(YOUR OBJECTIVE) The finished copy should hold every entry exactly as given, and no pictures.

(RECORDED INFORMATION)
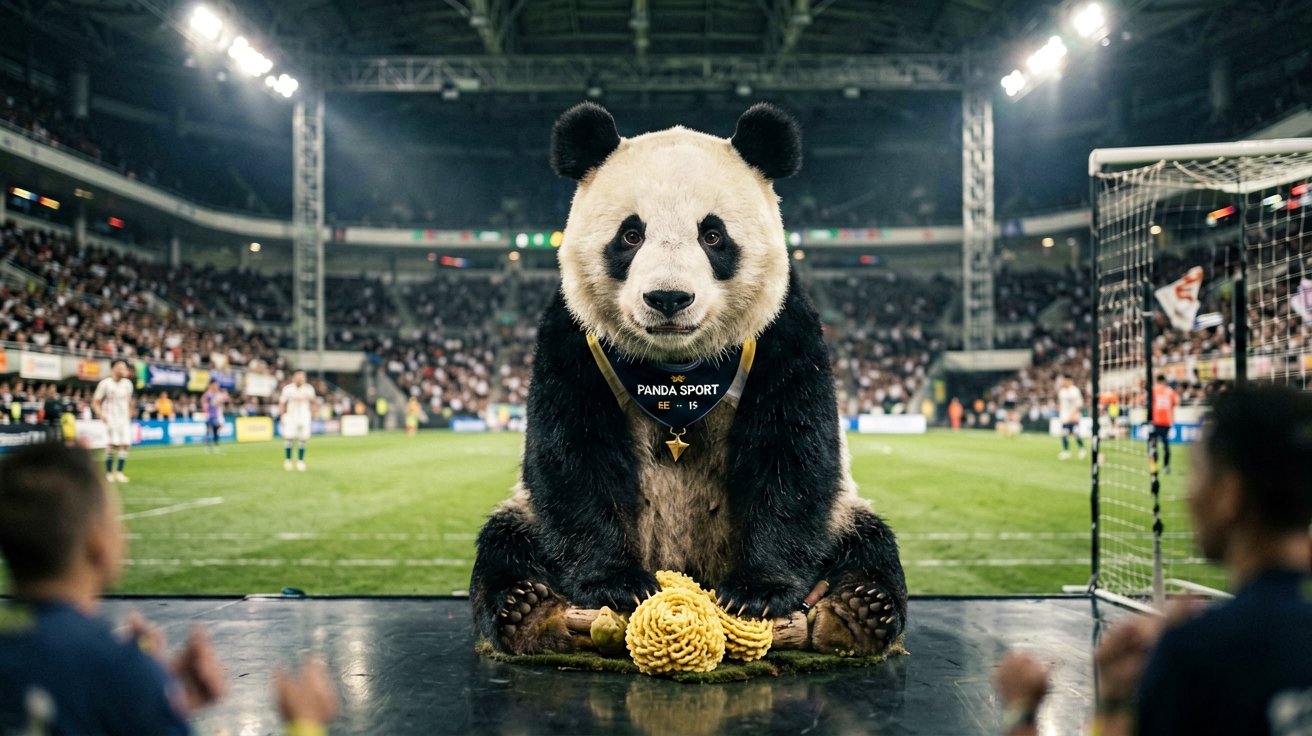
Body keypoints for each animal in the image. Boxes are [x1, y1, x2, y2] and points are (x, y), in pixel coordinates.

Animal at [470, 101, 907, 659]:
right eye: (630, 235)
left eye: (713, 235)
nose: (668, 298)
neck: (677, 373)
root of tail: (689, 571)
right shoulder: (574, 339)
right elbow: (574, 455)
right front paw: (615, 583)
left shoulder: (782, 332)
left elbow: (791, 452)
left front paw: (760, 591)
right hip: (526, 515)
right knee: (506, 542)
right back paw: (525, 610)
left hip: (840, 515)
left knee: (867, 543)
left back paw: (858, 610)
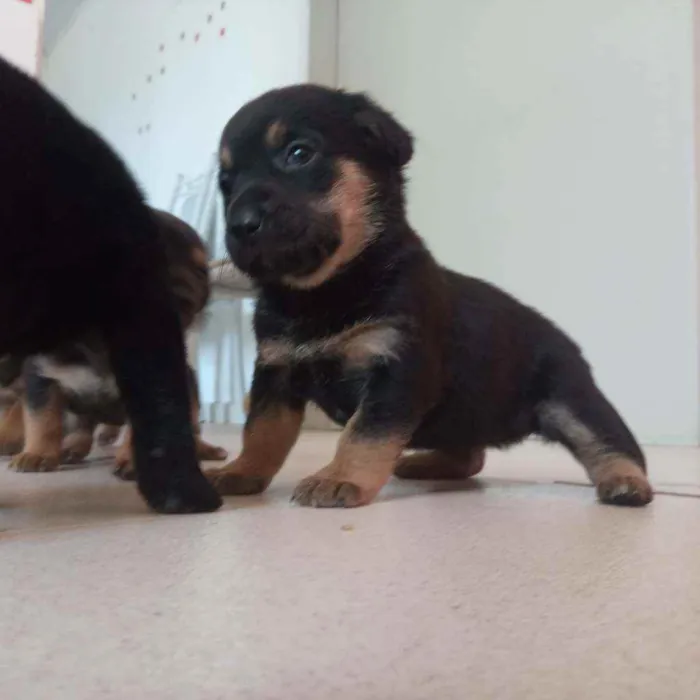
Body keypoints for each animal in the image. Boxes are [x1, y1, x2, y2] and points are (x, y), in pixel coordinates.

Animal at [0, 56, 221, 516]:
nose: (186, 284)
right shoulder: (41, 379)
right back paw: (70, 449)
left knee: (189, 428)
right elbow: (42, 419)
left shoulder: (162, 376)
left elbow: (156, 429)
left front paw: (132, 464)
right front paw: (38, 453)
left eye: (201, 269)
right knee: (83, 426)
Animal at [206, 86, 652, 508]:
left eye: (299, 153)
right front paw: (240, 472)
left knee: (610, 441)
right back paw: (427, 463)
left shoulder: (397, 369)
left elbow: (363, 433)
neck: (324, 290)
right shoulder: (275, 373)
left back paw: (626, 481)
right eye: (226, 183)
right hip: (465, 415)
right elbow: (262, 432)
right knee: (471, 455)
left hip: (570, 400)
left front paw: (340, 478)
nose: (240, 224)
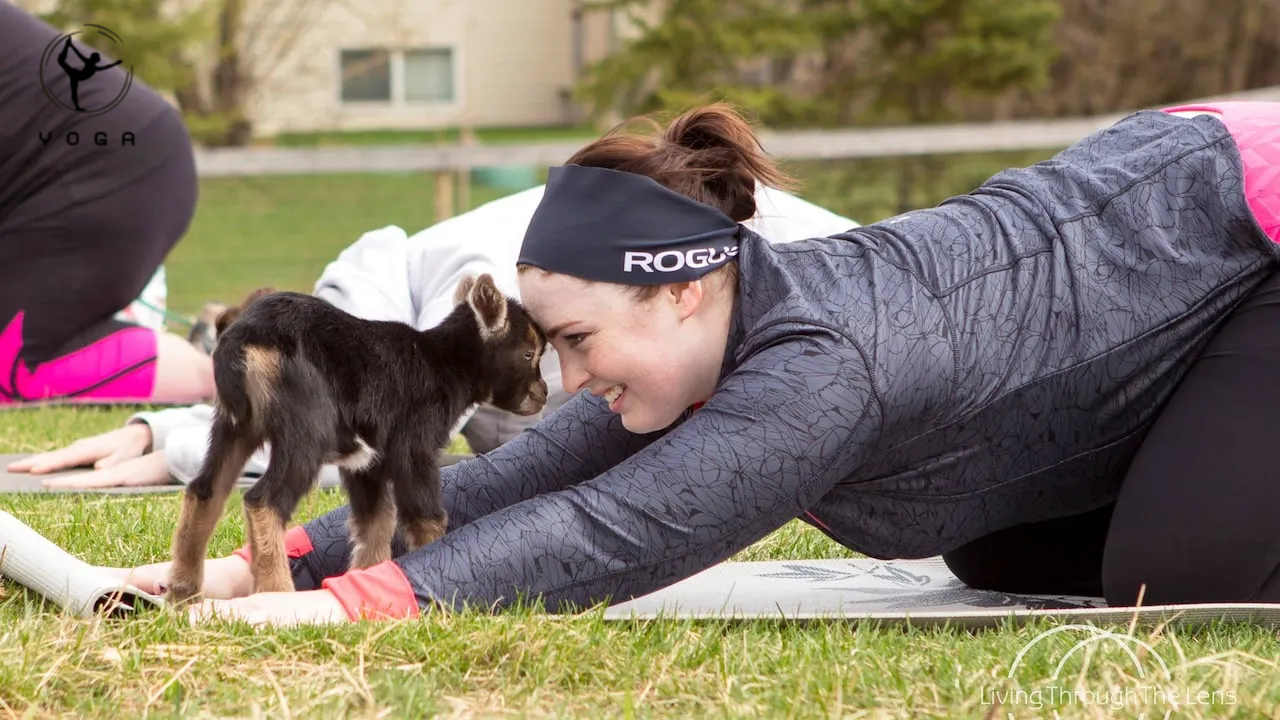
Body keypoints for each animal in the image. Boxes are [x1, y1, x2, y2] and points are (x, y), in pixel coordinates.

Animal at [165, 273, 548, 603]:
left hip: (233, 426)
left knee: (205, 491)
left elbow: (375, 522)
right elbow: (426, 516)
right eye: (528, 353)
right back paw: (276, 592)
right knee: (264, 501)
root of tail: (246, 336)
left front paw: (367, 576)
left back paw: (183, 592)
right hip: (306, 431)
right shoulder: (415, 447)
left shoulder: (368, 464)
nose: (542, 394)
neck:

(RESULT OF THE EXERCISE)
Body keypoints for each animal in the image. Boxes are [x1, y1, x2, y2] and points are (x, y), in pixel coordinates.

Animal at [470, 101, 907, 659]:
right eye: (630, 235)
left eye: (713, 235)
nose: (668, 298)
neck: (677, 373)
root of tail: (689, 571)
right shoulder: (574, 339)
right elbow: (574, 455)
right front paw: (615, 583)
left shoulder: (782, 332)
left elbow: (791, 452)
left front paw: (760, 591)
right hip: (526, 515)
right knee: (506, 542)
right back paw: (525, 610)
left hip: (840, 515)
left knee: (867, 543)
left back paw: (858, 610)
Body keypoints for each animal in the image. Boxes are [x1, y1, x2, y2] and points are (x, y), in pixel coordinates.

Animal at [0, 56, 221, 516]:
nose: (186, 284)
right shoulder: (41, 379)
right back paw: (70, 449)
left knee: (189, 428)
right elbow: (42, 419)
left shoulder: (162, 376)
left elbow: (156, 429)
left front paw: (132, 464)
right front paw: (38, 453)
left eye: (201, 269)
right knee: (83, 426)
Animal at [206, 86, 652, 508]:
left eye: (299, 153)
right front paw: (240, 472)
left knee: (610, 441)
right back paw: (427, 463)
left shoulder: (397, 369)
left elbow: (363, 433)
neck: (324, 290)
right shoulder: (275, 373)
left back paw: (626, 481)
right eye: (226, 183)
right hip: (465, 415)
right elbow: (262, 432)
right knee: (471, 455)
left hip: (570, 400)
left front paw: (340, 478)
nose: (240, 224)
Body keypoints for each animal in the image. Boxes are [x1, y1, x2, y2] and points are (x, y), in pixel coordinates.

Animal at [165, 273, 548, 603]:
left hip: (233, 426)
left knee: (205, 491)
left elbow: (375, 522)
right elbow: (426, 516)
right eye: (528, 353)
right back paw: (276, 592)
right knee: (264, 501)
root of tail: (246, 336)
left front paw: (367, 576)
left back paw: (183, 592)
right hip: (306, 431)
right shoulder: (415, 447)
left shoulder: (368, 464)
nose: (542, 394)
neck:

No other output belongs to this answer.